Prime Minister Anthony Albanese is hopeful inflation has peaked and will take pressure off the Reserve Bank to inflict severe interest pain on the nation’s home buyers as his government stands by its commitment to the $254 billion stage three personal tax cuts.
Albanese on Thursday said an ebbing in inflationary pressures through this year meant the RBA, which is expected to lift interest rates by another quarter of a percentage point at its meeting next week, was unlikely to drive up rates as much this year as it did through 2022.
Inflation to the December quarter reached a 30-year high of 7.8 per cent but Treasury and the Reserve Bank are forecasting the rate to ease over the coming months.
The RBA has lifted interest rates at its last eight consecutive meetings in a bid to rein in inflation, taking the cash rate from 0.1 per cent in April to 3.1 per cent in December – its most aggressive tightening of monetary policy since 1994. Deutsche Bank Australia this week predicted rates could hit 4.1 per cent by August, which would add another $480 to monthly repayments on a $750,000 mortgage.
The RBA on Wednesday said more than 800,000 fixed-rate home loans would be reset to much higher interest rates this year. Around 530,000 households, or a fifth of those with a mortgage, are expected to be affected by a steep increase in their fixed interest rates.
Albanese told Perth’s Nova 93.7 radio station the government understood the inflation pressures facing the country and was aiming budget policy at easing the cost of living for families.
He said the RBA had cut the cash rate to an emergency level of 0.1 per cent during the COVID-19 pandemic, but it could not stay at that level forever. Rates were likely to rise this year but not as much as through 2022.
“The truth is though that hopefully inflation has now peaked. That’s what we’re hoping,” he said.
“So that should lead to less of an increase, certainly this year, than what we’d experienced.”
He made the comments after the release of the International Monetary Fund’s annual review of the Australian economy on Thursday which, for the first time, said the government might need to balance the cost of stage three tax cuts against their purported benefits to the economy.
It also backed broader tax reform, including restricting the current exclusion of the family home from capital gains tax, to help the government cover the growing structural cost pressures on the budget.
Treasurer Jim Chalmers, however, said while the fund and others had suggested changes to the stage three tax cuts, the government was not looking to revisit them.
“The constituency calling for those tax cuts to be rewritten or junked – those calls have been around for some time. But the government’s approach to the stage three tax cuts hasn’t changed,” he said.
Chalmers also said changes to capital gains tax were not on the government’s agenda.
He said the May budget would continue the government’s approach to repairing the nation’s finances through spending restraint, savings and tax changes for multinational businesses.
Shadow treasurer Angus Taylor said the IMF’s report showed the government could reduce inflation pressures by cutting expenditure rather than seeking to increase taxes.

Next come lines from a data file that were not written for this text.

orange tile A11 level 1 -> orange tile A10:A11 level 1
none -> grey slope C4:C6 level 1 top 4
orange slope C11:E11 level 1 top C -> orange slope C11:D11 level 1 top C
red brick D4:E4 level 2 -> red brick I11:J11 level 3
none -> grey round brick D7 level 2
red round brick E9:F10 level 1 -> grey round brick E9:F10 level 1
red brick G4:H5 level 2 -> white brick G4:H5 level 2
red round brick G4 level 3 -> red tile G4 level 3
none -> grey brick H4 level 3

“You can’t tax your way out of a spending problem. The Coalition will not support tax changes that increase the tax burden on the economy, sap productivity, raid people’s retirement or make inflation worse,” he said.
“It is critical governments get their tax settings right. It is even more important Labor keeps its promise on tax policy by honouring stage three tax cuts.”
But Greens treasury spokesman Nick McKim said it was obvious support for the stage three tax cuts was drying up.
“When the IMF is suggesting a rethink on tax cuts then the game’s up. The government must dump these tax cuts for the top end,” he said.
“The government’s position boils down to not doing the right thing because they promised to do the wrong thing.”
While households battle ongoing inflation, sharp falls in the value of the property market are also weighing on confidence and spending intentions.
On Thursday, National Australia Bank economists said they expected property prices to fall another 11 per cent through 2023 after a 7 per cent drop in 2022.
They tipped prices in Sydney and Melbourne to drop 8.9 per cent and 12.7 per cent respectively this year after falls of 12.1 per cent and 8.1 per cent last year.
The biggest falls in 2023 are expected in Brisbane (down 15.1 per cent) and Hobart (down 14.7 per cent).
“We still see the declines as orderly, primarily reflecting reduced borrowing power and affordability constraints rather than an oversupply of housing,” they said.